Aif, S., Appold, N., Kampman, L., Hallatschek, O., & Kayser, J. (2022). Evolutionary rescue of resistant mutants is governed by a balance between radial expansion and selection in compact populations. NATURE COMMUNICATIONS, 13(1): 7916. doi:10.1038/s41467-022-35484-y.


Zusammenfassung
Mutation-mediated treatment resistance is one of the primary challenges
for modern antibiotic and anti-cancer therapy. Yet, many resistance
mutations have a substantial fitness cost and are subject to purifying
selection. How emerging resistant lineages may escape purifying
selection via subsequent compensatory mutations is still unclear due to
the difficulty of tracking such evolutionary rescue dynamics in space
and time. Here, we introduce a system of fluorescence-coupled synthetic
mutations to show that the probability of evolutionary rescue, and the
resulting long-term persistence of drug resistant mutant lineages, is
dramatically increased in dense microbial populations.
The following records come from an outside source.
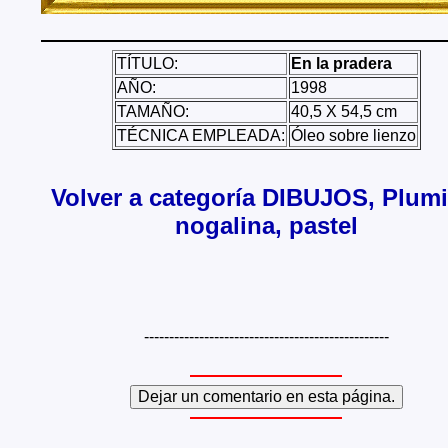
TÍTULO:
En la pradera
AÑO:
1998
TAMAÑO:
40,5 X 54,5 cm
TÉCNICA EMPLEADA:
Óleo sobre lienzo
Volver a categoría DIBUJOS, Plumil
nogalina, pastel
-------------------------------------------------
By tracking the
entire evolutionary trajectory of thousands of resistant lineages in
expanding yeast colonies we uncover an underlying quasi-stable
equilibrium between the opposing forces of radial expansion and natural
selection, a phenomenon we term inflation-selection balance. Tailored
computational models and agent-based simulations corroborate the
fundamental nature of the observed effects and demonstrate the potential
impact on drug resistance evolution in cancer. The described phenomena
should be considered when predicting multi-step evolutionary dynamics in
any mechanically compact cellular population, including pathogenic
microbial biofilms and solid tumors. The insights gained will be
especially valuable for the quantitative understanding of response to
treatment, including emerging evolution-based therapy strategies.